▶ **EXERCISE PROMPT**:
The whole listing should be given back without any alteration.

======== AVAILABLE DATA ========

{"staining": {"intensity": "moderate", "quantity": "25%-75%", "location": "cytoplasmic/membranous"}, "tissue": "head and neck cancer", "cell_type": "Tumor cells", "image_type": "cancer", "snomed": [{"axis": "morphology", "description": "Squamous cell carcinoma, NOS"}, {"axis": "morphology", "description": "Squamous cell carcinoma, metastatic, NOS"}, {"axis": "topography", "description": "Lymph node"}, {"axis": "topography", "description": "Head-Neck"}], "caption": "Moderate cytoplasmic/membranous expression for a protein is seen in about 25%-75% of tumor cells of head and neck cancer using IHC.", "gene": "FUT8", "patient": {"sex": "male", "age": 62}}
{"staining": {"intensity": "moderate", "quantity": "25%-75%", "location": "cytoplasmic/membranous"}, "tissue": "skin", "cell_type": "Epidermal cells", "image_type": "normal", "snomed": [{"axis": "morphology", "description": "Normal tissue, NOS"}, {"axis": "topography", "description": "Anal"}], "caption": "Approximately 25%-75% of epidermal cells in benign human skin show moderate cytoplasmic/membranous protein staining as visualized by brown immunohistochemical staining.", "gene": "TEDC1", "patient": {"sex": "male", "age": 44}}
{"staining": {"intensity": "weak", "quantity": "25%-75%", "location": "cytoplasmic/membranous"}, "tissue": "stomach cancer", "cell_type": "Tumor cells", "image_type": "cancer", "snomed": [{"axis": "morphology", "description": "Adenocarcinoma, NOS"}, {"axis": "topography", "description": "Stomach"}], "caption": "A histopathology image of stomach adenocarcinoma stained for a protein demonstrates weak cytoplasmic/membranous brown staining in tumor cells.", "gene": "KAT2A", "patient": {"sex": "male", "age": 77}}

========

▶ **RESULT OF THE EXERCISE**:
{"staining": {"intensity": "moderate", "quantity": "25%-75%", "location": "cytoplasmic/membranous"}, "tissue": "head and neck cancer", "cell_type": "Tumor cells", "image_type": "cancer", "snomed": [{"axis": "morphology", "description": "Squamous cell carcinoma, NOS"}, {"axis": "morphology", "description": "Squamous cell carcinoma, metastatic, NOS"}, {"axis": "topography", "description": "Lymph node"}, {"axis": "topography", "description": "Head-Neck"}], "caption": "Moderate cytoplasmic/membranous expression for a protein is seen in about 25%-75% of tumor cells of head and neck cancer using IHC.", "gene": "FUT8", "patient": {"sex": "male", "age": 62}}
{"staining": {"intensity": "moderate", "quantity": "25%-75%", "location": "cytoplasmic/membranous"}, "tissue": "skin", "cell_type": "Epidermal cells", "image_type": "normal", "snomed": [{"axis": "morphology", "description": "Normal tissue, NOS"}, {"axis": "topography", "description": "Anal"}], "caption": "Approximately 25%-75% of epidermal cells in benign human skin show moderate cytoplasmic/membranous protein staining as visualized by brown immunohistochemical staining.", "gene": "TEDC1", "patient": {"sex": "male", "age": 44}}
{"staining": {"intensity": "weak", "quantity": "25%-75%", "location": "cytoplasmic/membranous"}, "tissue": "stomach cancer", "cell_type": "Tumor cells", "image_type": "cancer", "snomed": [{"axis": "morphology", "description": "Adenocarcinoma, NOS"}, {"axis": "topography", "description": "Stomach"}], "caption": "A histopathology image of stomach adenocarcinoma stained for a protein demonstrates weak cytoplasmic/membranous brown staining in tumor cells.", "gene": "KAT2A", "patient": {"sex": "male", "age": 77}}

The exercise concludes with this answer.